The records Block Start

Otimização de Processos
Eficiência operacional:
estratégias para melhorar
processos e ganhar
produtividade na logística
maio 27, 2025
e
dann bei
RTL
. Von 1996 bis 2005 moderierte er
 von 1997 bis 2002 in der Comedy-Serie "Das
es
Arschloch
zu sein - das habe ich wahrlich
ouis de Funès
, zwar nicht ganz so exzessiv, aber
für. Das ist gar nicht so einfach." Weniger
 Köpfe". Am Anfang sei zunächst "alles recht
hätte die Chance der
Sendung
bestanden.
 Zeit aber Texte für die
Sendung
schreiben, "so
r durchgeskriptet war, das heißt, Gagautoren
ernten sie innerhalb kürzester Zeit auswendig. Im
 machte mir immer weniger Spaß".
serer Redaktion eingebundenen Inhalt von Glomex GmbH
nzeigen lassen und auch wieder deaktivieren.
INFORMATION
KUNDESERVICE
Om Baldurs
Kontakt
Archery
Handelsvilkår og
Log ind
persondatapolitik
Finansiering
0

The records Block End
The records Block Start

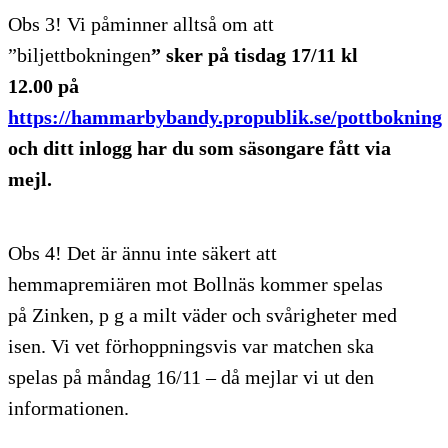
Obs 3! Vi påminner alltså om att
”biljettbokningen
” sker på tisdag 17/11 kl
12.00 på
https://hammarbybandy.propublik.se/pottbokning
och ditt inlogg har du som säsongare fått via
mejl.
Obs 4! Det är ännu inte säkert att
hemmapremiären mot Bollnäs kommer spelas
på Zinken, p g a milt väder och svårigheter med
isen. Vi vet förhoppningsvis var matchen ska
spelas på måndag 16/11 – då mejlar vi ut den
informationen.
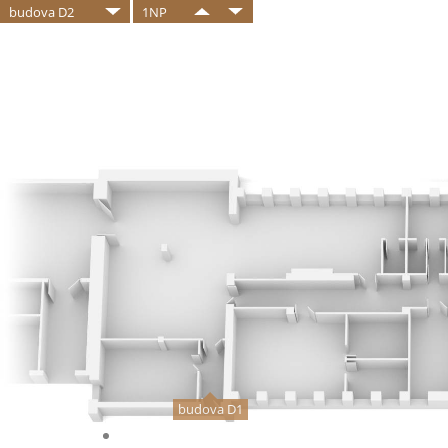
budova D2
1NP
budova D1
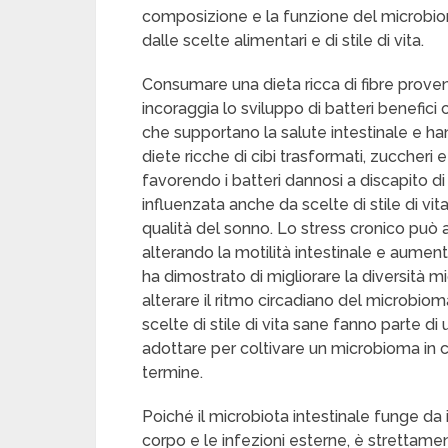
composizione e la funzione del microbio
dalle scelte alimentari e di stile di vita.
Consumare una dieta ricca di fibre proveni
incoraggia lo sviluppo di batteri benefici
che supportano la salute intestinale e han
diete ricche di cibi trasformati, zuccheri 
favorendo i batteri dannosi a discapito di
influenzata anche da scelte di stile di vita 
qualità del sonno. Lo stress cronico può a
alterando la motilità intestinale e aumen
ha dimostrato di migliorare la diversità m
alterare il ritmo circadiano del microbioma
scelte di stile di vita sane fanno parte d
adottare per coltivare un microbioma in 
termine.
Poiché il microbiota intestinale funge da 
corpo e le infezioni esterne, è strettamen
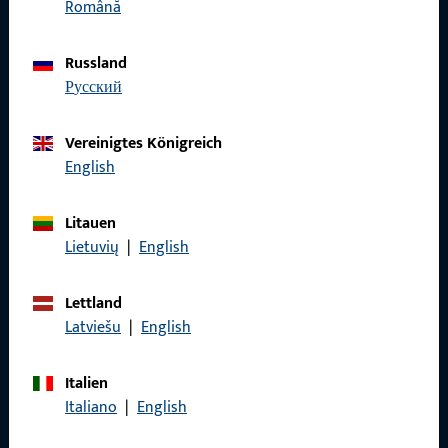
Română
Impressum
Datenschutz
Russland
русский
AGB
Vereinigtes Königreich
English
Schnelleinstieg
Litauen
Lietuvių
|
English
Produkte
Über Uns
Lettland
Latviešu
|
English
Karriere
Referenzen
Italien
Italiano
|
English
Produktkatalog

The records Block End

**What the exercise asks**
From the material above, retype precisely the lines between the line holding "composizione e la funzione del microbio" and the line holding "ha dimostrato di migliorare la diversità m", inclusive, and nothing beyond them.

**Answer to this task**
composizione e la funzione del microbio
dalle scelte alimentari e di stile di vita.
Consumare una dieta ricca di fibre proveni
incoraggia lo sviluppo di batteri benefici
che supportano la salute intestinale e han
diete ricche di cibi trasformati, zuccheri 
favorendo i batteri dannosi a discapito di
influenzata anche da scelte di stile di vita 
qualità del sonno. Lo stress cronico può a
alterando la motilità intestinale e aumen
ha dimostrato di migliorare la diversità m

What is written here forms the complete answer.